More than 250,000 people have signed up to get cheaper home energy deals through collective bargaining. But the "Big Switch" scheme set up by the consumer group Which? could fail because rivals have accused the organisation of using the scheme to boost its profits.

Meanwhile, several energy suppliers – including two of the six biggest companies – have ruled themselves out of becoming involved, and a rival scheme was yesterday launched by the price comparison website Energyhelpline.

Which? reports today that a quarter of a million people have signed up to its campaign and 1,000 more are doing so every day. It plans to hold a reverse auction on 26 April, when energy firms can bid for the business, with the lowest bid winning.

But five energy companies have said they will not take part, including Scottish and Southern Energy and smaller suppliers Ecotricity, Good Energy and Ovo Energy. On Thursday, British Gas added itself to that growing list as it accused the Which? proposals of not being simple, transparent and fair for all customers. It said the deal could mean below-cost pricing for new customers and that some customers would be excluded from taking part.

It also claimed Which? was not being transparent about the money it will make from the Big Switch. The group plans to charge £40 a customer, about the same comparison sites charge. Critics point out that if Which? successfully gets a deal for the 250,000 households signed up to its Big Switch campaign, it will make £10m. But a spokesman for Which? said: "Estimations like this are unhelpful and misleading. At this stage it is simply not possible to know whether we will even cover our costs."

It criticised suppliers that have ruled themselves out of the negotiations. "If suppliers are not willing to engage with hundreds of thousands of potential new customers, it speaks volumes about why this industry needs urgent reform."

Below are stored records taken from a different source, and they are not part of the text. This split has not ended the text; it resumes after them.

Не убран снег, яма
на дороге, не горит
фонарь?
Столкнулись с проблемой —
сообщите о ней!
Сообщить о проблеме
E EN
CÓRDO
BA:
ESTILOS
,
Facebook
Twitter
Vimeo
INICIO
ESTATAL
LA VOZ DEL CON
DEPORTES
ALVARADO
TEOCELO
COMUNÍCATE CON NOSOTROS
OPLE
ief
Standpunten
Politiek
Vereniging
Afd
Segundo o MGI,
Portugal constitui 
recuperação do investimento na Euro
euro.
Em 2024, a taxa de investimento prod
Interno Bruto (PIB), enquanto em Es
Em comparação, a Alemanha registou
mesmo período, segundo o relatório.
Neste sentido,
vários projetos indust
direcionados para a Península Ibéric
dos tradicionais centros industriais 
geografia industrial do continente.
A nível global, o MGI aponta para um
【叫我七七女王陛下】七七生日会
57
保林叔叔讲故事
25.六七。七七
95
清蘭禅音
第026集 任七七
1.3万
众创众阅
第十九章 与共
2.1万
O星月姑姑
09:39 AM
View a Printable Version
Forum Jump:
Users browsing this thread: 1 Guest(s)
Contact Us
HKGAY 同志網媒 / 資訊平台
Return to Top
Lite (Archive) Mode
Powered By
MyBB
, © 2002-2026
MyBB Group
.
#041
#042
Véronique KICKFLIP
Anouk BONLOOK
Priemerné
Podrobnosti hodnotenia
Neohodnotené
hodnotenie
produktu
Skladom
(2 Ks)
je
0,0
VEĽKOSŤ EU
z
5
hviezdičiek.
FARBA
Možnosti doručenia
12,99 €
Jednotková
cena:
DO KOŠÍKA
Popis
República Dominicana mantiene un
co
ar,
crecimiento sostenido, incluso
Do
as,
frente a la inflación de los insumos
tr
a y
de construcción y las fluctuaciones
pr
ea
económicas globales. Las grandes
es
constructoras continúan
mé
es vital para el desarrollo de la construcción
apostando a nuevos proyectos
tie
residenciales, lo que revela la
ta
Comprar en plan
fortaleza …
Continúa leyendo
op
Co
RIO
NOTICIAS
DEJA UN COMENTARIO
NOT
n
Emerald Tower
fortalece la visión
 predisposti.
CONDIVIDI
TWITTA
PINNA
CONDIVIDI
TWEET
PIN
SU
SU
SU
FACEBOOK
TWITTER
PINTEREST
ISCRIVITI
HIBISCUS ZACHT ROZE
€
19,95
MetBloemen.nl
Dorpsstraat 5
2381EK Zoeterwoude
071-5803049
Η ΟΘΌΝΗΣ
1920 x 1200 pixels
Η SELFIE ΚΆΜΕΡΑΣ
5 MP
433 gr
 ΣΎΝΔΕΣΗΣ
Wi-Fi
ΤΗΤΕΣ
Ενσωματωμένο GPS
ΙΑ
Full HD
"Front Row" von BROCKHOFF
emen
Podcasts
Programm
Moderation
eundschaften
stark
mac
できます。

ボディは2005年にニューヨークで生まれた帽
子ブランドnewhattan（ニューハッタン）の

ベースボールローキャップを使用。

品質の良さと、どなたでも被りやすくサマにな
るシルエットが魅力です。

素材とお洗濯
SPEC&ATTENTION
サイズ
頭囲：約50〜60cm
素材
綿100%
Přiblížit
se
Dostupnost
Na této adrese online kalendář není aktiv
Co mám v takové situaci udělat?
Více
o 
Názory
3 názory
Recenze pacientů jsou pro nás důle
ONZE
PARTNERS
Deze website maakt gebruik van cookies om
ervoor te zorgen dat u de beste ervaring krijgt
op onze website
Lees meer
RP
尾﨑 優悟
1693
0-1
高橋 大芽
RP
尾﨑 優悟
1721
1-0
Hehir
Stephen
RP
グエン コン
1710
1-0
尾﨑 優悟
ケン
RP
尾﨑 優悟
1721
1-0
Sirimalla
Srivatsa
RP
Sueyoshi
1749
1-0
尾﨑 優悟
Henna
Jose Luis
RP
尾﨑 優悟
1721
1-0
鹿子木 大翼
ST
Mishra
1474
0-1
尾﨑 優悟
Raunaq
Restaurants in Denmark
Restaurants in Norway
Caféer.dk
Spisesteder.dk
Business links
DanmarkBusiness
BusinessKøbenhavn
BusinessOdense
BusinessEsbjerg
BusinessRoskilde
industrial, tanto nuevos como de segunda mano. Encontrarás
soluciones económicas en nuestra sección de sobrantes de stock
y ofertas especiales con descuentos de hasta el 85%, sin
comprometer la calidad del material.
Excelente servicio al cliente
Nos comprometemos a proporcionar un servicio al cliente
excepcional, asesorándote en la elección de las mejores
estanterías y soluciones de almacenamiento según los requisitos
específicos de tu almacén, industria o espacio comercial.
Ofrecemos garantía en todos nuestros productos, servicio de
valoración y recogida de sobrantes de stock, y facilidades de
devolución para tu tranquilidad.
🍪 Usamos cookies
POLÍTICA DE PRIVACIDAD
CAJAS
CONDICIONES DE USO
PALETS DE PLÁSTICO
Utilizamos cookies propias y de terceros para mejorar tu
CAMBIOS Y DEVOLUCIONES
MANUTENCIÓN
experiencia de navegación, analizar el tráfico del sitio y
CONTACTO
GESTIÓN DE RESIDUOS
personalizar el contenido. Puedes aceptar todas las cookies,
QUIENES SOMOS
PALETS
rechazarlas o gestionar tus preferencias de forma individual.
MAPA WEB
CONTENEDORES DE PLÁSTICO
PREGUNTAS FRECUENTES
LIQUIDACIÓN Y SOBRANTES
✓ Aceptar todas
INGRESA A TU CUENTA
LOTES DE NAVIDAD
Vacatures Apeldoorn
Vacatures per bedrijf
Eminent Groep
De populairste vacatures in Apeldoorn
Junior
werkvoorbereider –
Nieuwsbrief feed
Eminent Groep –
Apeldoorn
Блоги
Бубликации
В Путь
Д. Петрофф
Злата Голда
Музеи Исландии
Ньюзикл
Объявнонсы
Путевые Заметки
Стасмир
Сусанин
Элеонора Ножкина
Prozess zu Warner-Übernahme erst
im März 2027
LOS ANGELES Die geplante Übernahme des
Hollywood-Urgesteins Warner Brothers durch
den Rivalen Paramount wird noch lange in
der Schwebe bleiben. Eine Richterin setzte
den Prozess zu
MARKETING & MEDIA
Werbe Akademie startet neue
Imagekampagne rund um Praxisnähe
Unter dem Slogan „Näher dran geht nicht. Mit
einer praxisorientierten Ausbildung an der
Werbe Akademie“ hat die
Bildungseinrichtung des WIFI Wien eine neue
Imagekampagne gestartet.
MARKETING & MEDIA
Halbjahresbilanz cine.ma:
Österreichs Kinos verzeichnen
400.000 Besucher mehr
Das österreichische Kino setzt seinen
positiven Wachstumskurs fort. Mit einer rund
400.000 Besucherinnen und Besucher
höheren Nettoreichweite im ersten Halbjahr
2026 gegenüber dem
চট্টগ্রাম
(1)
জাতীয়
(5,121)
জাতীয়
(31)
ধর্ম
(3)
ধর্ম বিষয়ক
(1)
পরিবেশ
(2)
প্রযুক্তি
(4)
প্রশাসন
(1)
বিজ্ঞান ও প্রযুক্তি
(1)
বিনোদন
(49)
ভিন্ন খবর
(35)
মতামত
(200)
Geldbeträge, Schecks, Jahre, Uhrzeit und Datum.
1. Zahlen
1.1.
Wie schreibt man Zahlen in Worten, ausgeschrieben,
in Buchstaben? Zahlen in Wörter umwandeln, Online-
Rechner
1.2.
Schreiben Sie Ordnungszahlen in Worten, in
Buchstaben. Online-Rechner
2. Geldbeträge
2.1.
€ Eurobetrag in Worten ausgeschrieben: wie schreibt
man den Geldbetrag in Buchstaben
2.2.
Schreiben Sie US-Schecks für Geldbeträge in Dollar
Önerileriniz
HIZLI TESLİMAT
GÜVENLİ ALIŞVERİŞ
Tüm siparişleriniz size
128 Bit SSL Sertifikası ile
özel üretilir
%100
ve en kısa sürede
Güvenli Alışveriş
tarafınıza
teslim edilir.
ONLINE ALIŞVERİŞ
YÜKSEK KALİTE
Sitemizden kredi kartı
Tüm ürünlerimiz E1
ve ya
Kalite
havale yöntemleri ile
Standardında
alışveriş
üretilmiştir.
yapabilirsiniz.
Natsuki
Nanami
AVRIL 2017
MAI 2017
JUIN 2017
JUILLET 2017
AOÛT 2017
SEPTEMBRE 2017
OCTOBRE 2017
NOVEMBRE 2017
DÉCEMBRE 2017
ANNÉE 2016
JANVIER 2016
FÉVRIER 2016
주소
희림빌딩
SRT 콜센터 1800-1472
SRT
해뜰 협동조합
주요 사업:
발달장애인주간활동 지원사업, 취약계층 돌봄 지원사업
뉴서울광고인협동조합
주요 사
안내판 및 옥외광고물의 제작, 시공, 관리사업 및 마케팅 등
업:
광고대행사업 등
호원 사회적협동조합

The comparison website Energyhelpline launched its similarly-named "Huge Switch" scheme yesterday, with a promise to undercut Which?'s fees.

Mark Todd, the director of, said: "We agree with the concept of the Which? Big Switch but feel there are flaws. We have come up with a solution that would provide more choice and flexibility."

The site will tell people who sign up which is the best deal currently available. Cynics would suggest the move is designed to drive fresh customers to the website to increase profits.

British Gas said it would be prepared to talk to Energyhelpline. Ian Peters, the managing director of energy at British Gas, said: "We support the principles of collective buying and switching, but any new buying mechanism must be simple, transparent and fair."

This week, the Energy Secretary, Ed Davey, summoned utility companies, consumer groups, charities and the regulator, Ofgem, to a meeting about collective bargaining. "I want to make it easier for consumers to club together and use their collective purchasing power to get good deals on their gas and electricity," he said.